O’Dea is proud of the agency’s ability to retain talent, with many having been with the agency for more than 15 years. When the shop needs to hire, O’Dea says it tends to look in places like the U.K., New Zealand and South Africa, where creatives have an outsider POV to complement its own and are more amicable to relocate to St. John’s than talent from Toronto or the U.S.

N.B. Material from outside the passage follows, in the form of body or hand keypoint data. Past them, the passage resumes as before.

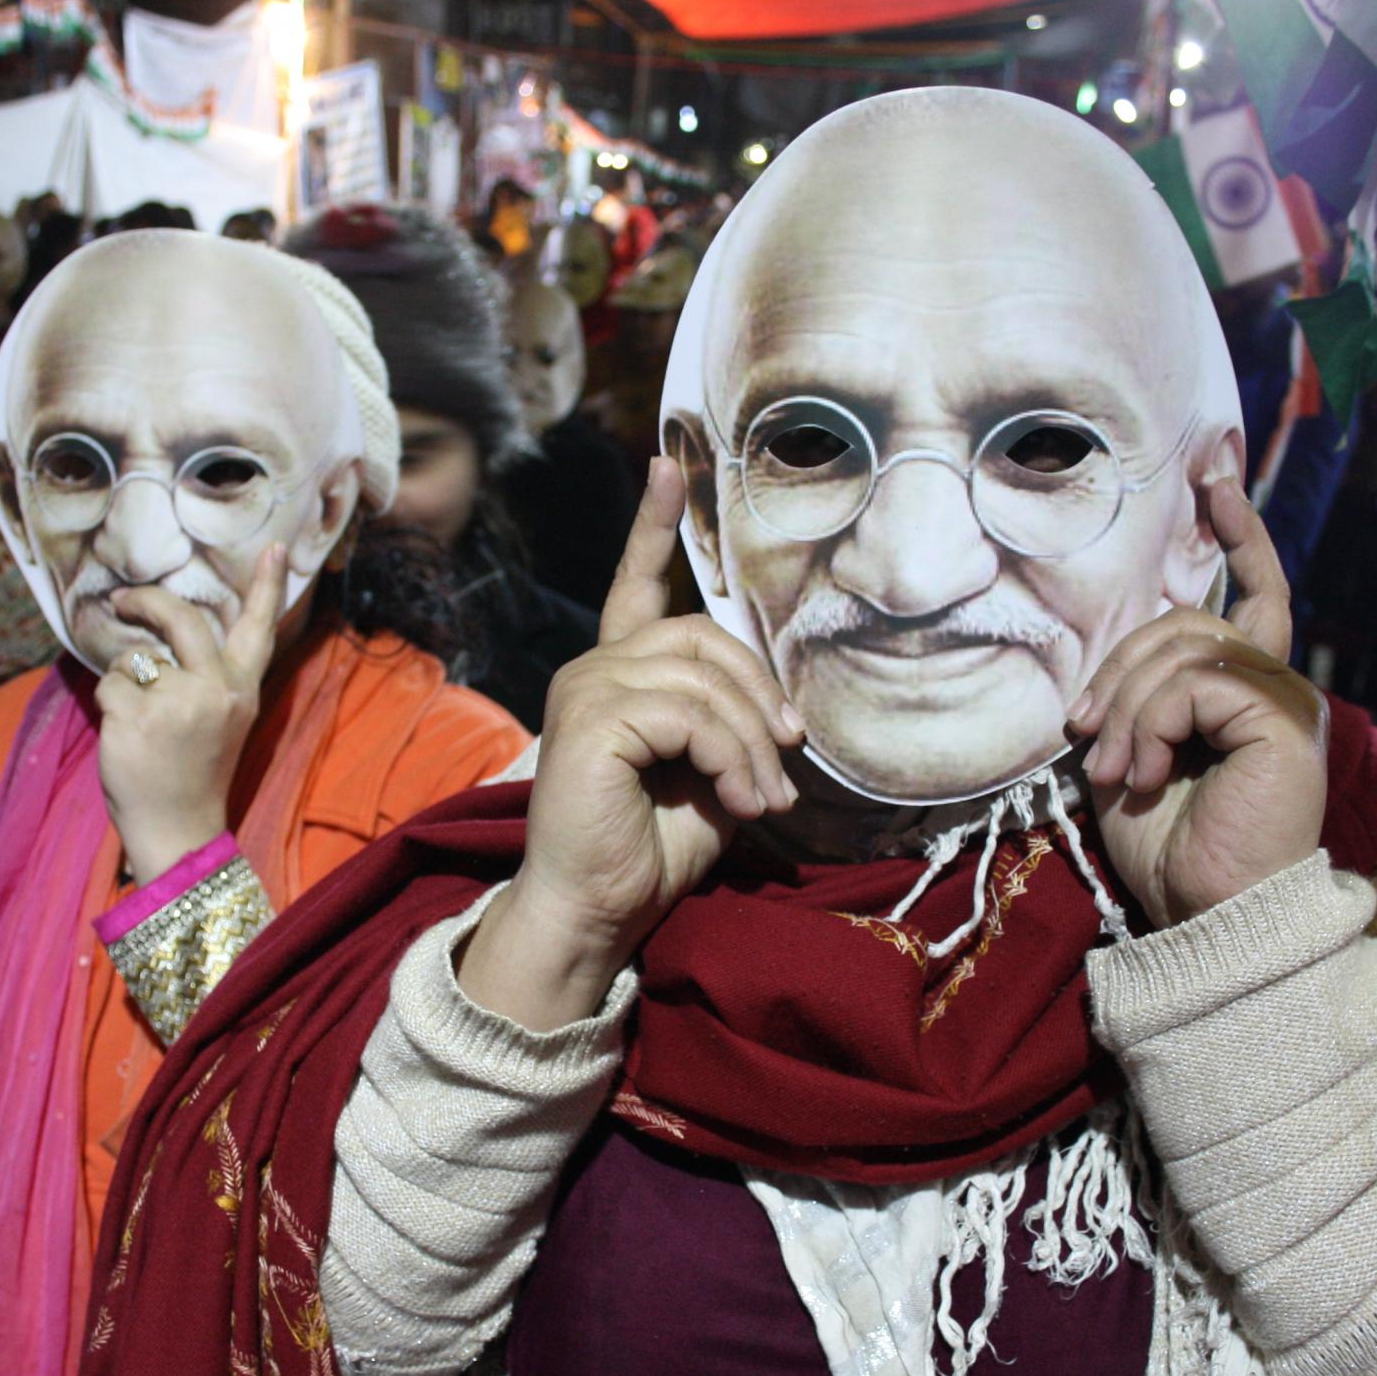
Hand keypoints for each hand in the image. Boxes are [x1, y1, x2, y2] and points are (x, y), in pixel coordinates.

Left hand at [94, 545, 286, 886]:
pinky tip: (126, 738)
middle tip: (123, 601)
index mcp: (241, 690)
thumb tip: (162, 634)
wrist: (179, 832)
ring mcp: (177, 700)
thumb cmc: (193, 775)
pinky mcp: (138, 714)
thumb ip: (207, 677)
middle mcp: (217, 689)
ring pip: (134, 658)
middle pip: (180, 618)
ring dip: (124, 683)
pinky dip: (108, 706)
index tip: (274, 546)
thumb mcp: (220, 721)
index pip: (258, 629)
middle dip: (145, 602)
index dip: (265, 586)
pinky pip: (109, 685)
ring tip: (140, 725)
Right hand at [459, 459, 803, 1030]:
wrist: (601, 912)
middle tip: (790, 758)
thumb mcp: (713, 776)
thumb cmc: (653, 851)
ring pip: (701, 676)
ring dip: (751, 740)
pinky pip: (686, 713)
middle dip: (760, 693)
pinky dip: (729, 756)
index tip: (670, 464)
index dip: (654, 526)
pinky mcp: (590, 720)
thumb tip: (784, 712)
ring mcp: (586, 689)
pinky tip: (739, 799)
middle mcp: (595, 669)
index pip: (634, 585)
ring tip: (766, 798)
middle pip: (701, 634)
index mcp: (621, 675)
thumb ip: (733, 725)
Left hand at [1066, 480, 1328, 930]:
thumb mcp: (1138, 753)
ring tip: (1116, 770)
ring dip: (1128, 707)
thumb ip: (1142, 693)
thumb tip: (1121, 653)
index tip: (1215, 480)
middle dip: (1120, 668)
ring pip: (1184, 648)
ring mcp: (1288, 699)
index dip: (1241, 535)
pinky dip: (1151, 722)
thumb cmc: (1169, 848)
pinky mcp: (1283, 719)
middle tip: (1086, 734)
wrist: (1207, 916)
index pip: (1255, 594)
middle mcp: (1279, 686)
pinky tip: (1145, 772)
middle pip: (1187, 621)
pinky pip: (1194, 682)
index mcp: (1250, 691)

“It’s always a challenge to recruit the highest-priced people when we’re going up against companies that can offer better or shinier options,” O’Dea says. “But we seem to attract people who are not just smart, but also have a human grounding. And we’ll never be successful in advertising if we talk to people as if they were robots – that was true 30 years ago, and might be truer now.”

New business
Whitecap, Government of Canada – Department for Women and Gender Equality, Crime Stoppers, City of Mount Pearl, BOMA, GoWestern, Immigration, Refugees and Citizenship Canada

New hires
Jason Hill, CD; Jessica Hill, group account director; Jordan Finlayson, CW; Laura Douglas, UX developer, Tania Martinez, Norita Dhaigham, designers; Melissa Bassett, research coordinator

Staff
33

Small AOY Cases

AOY2019_84298_Document_4

Through the “Storytelling” campaign, Target set out to attract new visitors to Newfoundland and Labrador. A content hub with over 60 original stories, a 90-second TV spot and a national newspaper campaign drove home the authentic and charming experience that can be found in this iconic location.

AOY2019_84319_Document-1

Famous for nothing, Mount Pearl became one of the most talked about towns in North America via a song on Spotify and iTunes. It wasn’t long before the song’s music video went viral and the charm and modesty of this little municipality made its way into people’s hearts.

Screen Shot 2019-10-02 at 3.42.21 PM
For Crime Stoppers, the agency created descriptive but anonymous posters and posted them in areas that experienced crime. The idea was to reassure tipsters that their identity is protected and that their tips do indeed remain anonymous.

Correction: An earlier version of this story previously listed 30-year-veteran Tom Murphy as co-founder of the agency with Noel O’Dea. O’Dea alone founded the agency, and strategy regrets the error.